### Work task
Recast the listing as a Markdown table with the columns "No." and "Line," covering only the portion from the start of the listing through the line that contains "Нижегородской области в классах Superbike и". Number each row, leave out blank lines, and omit the pictures.

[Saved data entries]
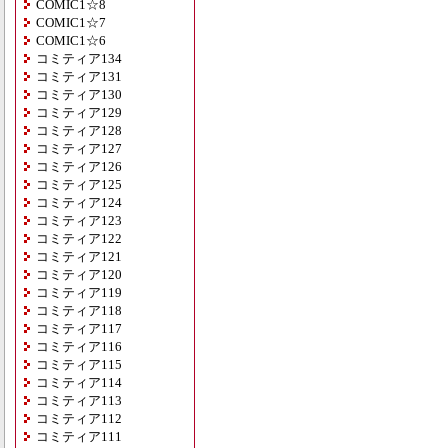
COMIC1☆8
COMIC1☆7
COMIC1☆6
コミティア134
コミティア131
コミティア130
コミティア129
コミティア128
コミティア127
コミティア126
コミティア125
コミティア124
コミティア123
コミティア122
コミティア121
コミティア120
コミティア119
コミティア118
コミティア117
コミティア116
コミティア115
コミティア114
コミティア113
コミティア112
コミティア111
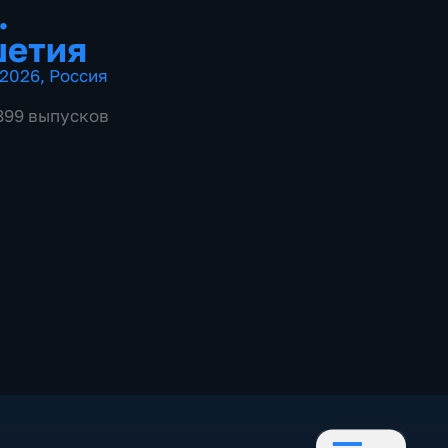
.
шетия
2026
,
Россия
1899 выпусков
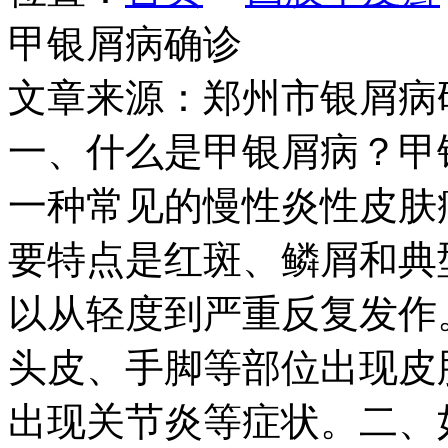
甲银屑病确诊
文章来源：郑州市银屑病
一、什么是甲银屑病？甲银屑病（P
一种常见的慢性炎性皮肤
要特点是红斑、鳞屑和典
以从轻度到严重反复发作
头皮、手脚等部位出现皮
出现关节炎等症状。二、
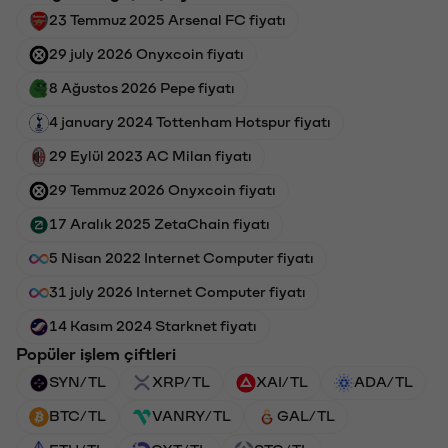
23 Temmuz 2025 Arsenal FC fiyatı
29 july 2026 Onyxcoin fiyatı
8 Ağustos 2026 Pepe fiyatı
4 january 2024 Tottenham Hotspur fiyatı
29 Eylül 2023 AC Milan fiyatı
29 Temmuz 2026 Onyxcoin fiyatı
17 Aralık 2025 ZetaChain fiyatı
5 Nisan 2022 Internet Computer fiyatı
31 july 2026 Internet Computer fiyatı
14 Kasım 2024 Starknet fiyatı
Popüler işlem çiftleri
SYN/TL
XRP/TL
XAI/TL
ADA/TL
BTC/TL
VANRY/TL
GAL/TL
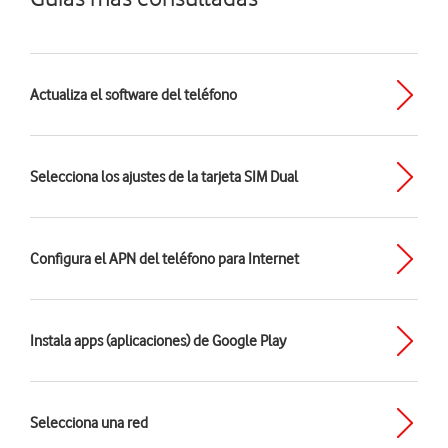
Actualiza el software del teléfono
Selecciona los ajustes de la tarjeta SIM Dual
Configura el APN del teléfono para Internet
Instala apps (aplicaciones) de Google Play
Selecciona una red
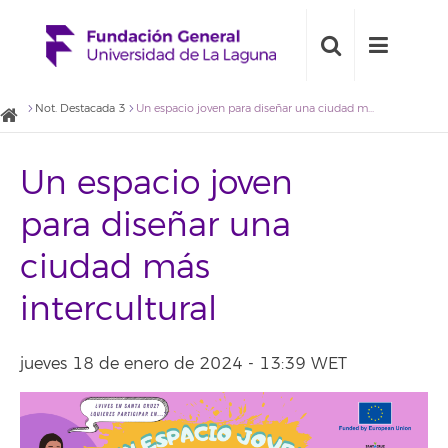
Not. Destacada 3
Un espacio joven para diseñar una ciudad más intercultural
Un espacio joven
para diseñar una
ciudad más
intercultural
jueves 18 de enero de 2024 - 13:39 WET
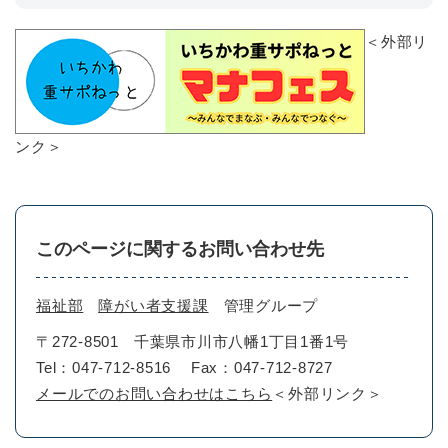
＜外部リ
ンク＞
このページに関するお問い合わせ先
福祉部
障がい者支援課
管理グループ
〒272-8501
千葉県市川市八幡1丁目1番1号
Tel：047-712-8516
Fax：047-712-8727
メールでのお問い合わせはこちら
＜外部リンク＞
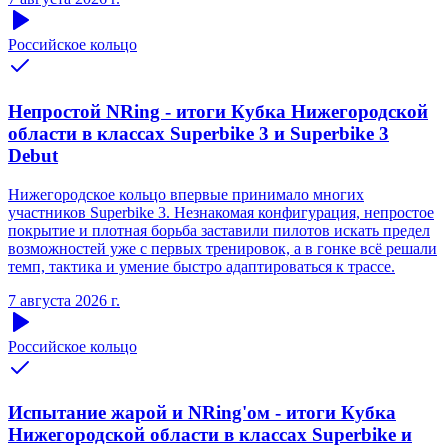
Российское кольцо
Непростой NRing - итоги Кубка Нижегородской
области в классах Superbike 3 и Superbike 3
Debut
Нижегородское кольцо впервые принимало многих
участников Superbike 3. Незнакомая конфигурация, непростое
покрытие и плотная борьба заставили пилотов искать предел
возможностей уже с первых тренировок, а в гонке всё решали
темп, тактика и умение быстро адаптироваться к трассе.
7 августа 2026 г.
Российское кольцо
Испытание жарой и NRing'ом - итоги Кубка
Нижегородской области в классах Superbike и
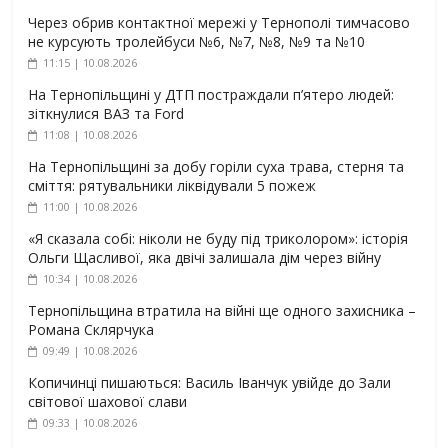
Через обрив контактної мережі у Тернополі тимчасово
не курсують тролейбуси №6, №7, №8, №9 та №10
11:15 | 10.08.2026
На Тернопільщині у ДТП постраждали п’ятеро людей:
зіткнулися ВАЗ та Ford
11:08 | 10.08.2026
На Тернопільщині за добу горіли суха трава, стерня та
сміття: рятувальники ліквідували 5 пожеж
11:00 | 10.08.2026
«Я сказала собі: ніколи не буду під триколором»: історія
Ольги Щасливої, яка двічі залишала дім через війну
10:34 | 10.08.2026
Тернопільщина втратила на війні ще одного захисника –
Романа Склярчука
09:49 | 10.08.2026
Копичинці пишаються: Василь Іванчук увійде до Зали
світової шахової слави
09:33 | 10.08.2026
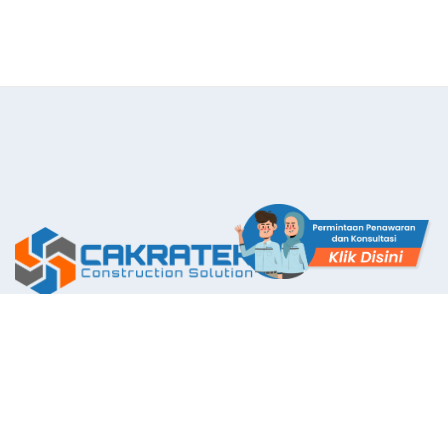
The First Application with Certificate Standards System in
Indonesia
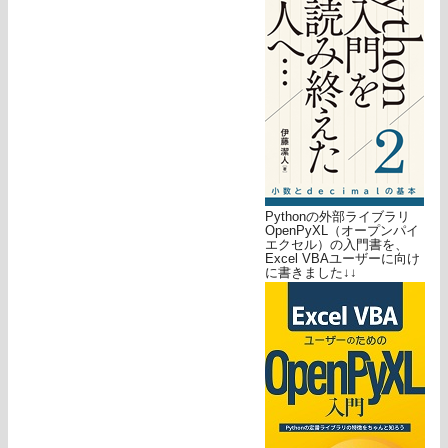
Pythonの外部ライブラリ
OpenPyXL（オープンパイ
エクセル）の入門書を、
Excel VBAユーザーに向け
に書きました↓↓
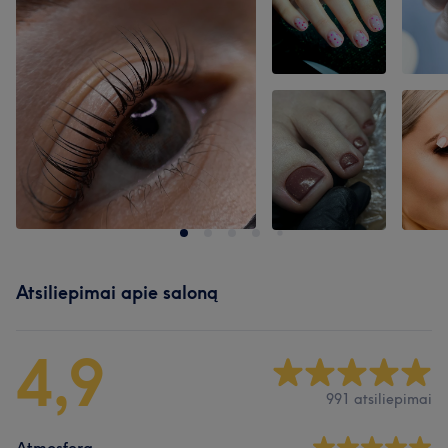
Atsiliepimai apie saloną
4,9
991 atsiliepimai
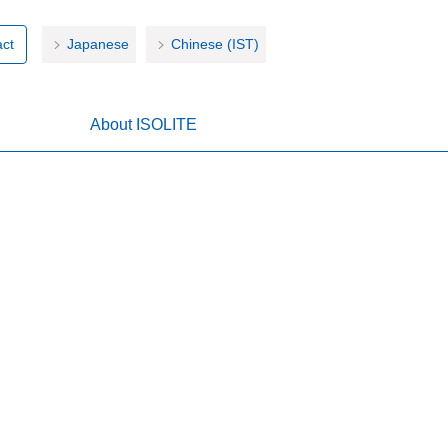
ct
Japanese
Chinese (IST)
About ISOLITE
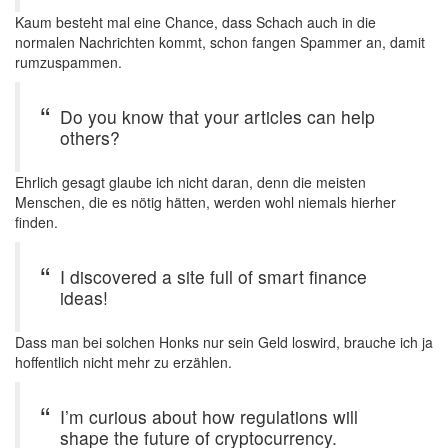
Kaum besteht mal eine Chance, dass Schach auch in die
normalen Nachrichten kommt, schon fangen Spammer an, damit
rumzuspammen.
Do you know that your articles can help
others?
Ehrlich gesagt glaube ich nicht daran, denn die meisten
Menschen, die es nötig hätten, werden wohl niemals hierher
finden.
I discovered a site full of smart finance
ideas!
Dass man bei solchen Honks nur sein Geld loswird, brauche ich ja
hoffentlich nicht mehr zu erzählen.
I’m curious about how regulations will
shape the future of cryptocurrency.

### Solution to the exercise
| No. | Line |
|---|---|
| 1 | COMIC1☆8 |
| 2 | COMIC1☆7 |
| 3 | COMIC1☆6 |
| 4 | コミティア134 |
| 5 | コミティア131 |
| 6 | コミティア130 |
| 7 | コミティア129 |
| 8 | コミティア128 |
| 9 | コミティア127 |
| 10 | コミティア126 |
| 11 | コミティア125 |
| 12 | コミティア124 |
| 13 | コミティア123 |
| 14 | コミティア122 |
| 15 | コミティア121 |
| 16 | コミティア120 |
| 17 | コミティア119 |
| 18 | コミティア118 |
| 19 | コミティア117 |
| 20 | コミティア116 |
| 21 | コミティア115 |
| 22 | コミティア114 |
| 23 | コミティア113 |
| 24 | コミティア112 |
| 25 | コミティア111 |
| 26 | . |
| 27 | шетия |
| 28 | 2026 |
| 29 | , |
| 30 | Россия |
| 31 | 1899 выпусков |
| 32 | 甲银屑病确诊 |
| 33 | 文章来源：郑州市银屑病 |
| 34 | 一、什么是甲银屑病？甲银屑病（P |
| 35 | 一种常见的慢性炎性皮肤 |
| 36 | 要特点是红斑、鳞屑和典 |
| 37 | 以从轻度到严重反复发作 |
| 38 | 头皮、手脚等部位出现皮 |
| 39 | 出现关节炎等症状。二、 |
| 40 | 23 Temmuz 2025 Arsenal FC fiyatı |
| 41 | 29 july 2026 Onyxcoin fiyatı |
| 42 | 8 Ağustos 2026 Pepe fiyatı |
| 43 | 4 january 2024 Tottenham Hotspur fiyatı |
| 44 | 29 Eylül 2023 AC Milan fiyatı |
| 45 | 29 Temmuz 2026 Onyxcoin fiyatı |
| 46 | 17 Aralık 2025 ZetaChain fiyatı |
| 47 | 5 Nisan 2022 Internet Computer fiyatı |
| 48 | 31 july 2026 Internet Computer fiyatı |
| 49 | 14 Kasım 2024 Starknet fiyatı |
| 50 | Popüler işlem çiftleri |
| 51 | SYN/TL |
| 52 | XRP/TL |
| 53 | XAI/TL |
| 54 | ADA/TL |
| 55 | BTC/TL |
| 56 | VANRY/TL |
| 57 | GAL/TL |
| 58 | Actualiza el software del teléfono |
| 59 | Selecciona los ajustes de la tarjeta SIM Dual |
| 60 | Configura el APN del teléfono para Internet |
| 61 | Instala apps (aplicaciones) de Google Play |
| 62 | Selecciona una red |
| 63 | Not. Destacada 3 |
| 64 | Un espacio joven para diseñar una ciudad más intercultural |
| 65 | Un espacio joven |
| 66 | para diseñar una |
| 67 | ciudad más |
| 68 | intercultural |
| 69 | jueves 18 de enero de 2024 - 13:39 WET |
| 70 | ＜外部リ |
| 71 | ンク＞ |
| 72 | このページに関するお問い合わせ先 |
| 73 | 福祉部 |
| 74 | 障がい者支援課 |
| 75 | 管理グループ |
| 76 | 〒272-8501 |
| 77 | 千葉県市川市八幡1丁目1番1号 |
| 78 | Tel：047-712-8516 |
| 79 | Fax：047-712-8727 |
| 80 | メールでのお問い合わせはこちら |
| 81 | ＜外部リンク＞ |
| 82 | Российское кольцо |
| 83 | Непростой NRing - итоги Кубка Нижегородской |
| 84 | области в классах Superbike 3 и Superbike 3 |
| 85 | Debut |
| 86 | Нижегородское кольцо впервые принимало многих |
| 87 | участников Superbike 3. Незнакомая конфигурация, непростое |
| 88 | покрытие и плотная борьба заставили пилотов искать предел |
| 89 | возможностей уже с первых тренировок, а в гонке всё решали |
| 90 | темп, тактика и умение быстро адаптироваться к трассе. |
| 91 | 7 августа 2026 г. |
| 92 | Российское кольцо |
| 93 | Испытание жарой и NRing'ом - итоги Кубка |
| 94 | Нижегородской области в классах Superbike и |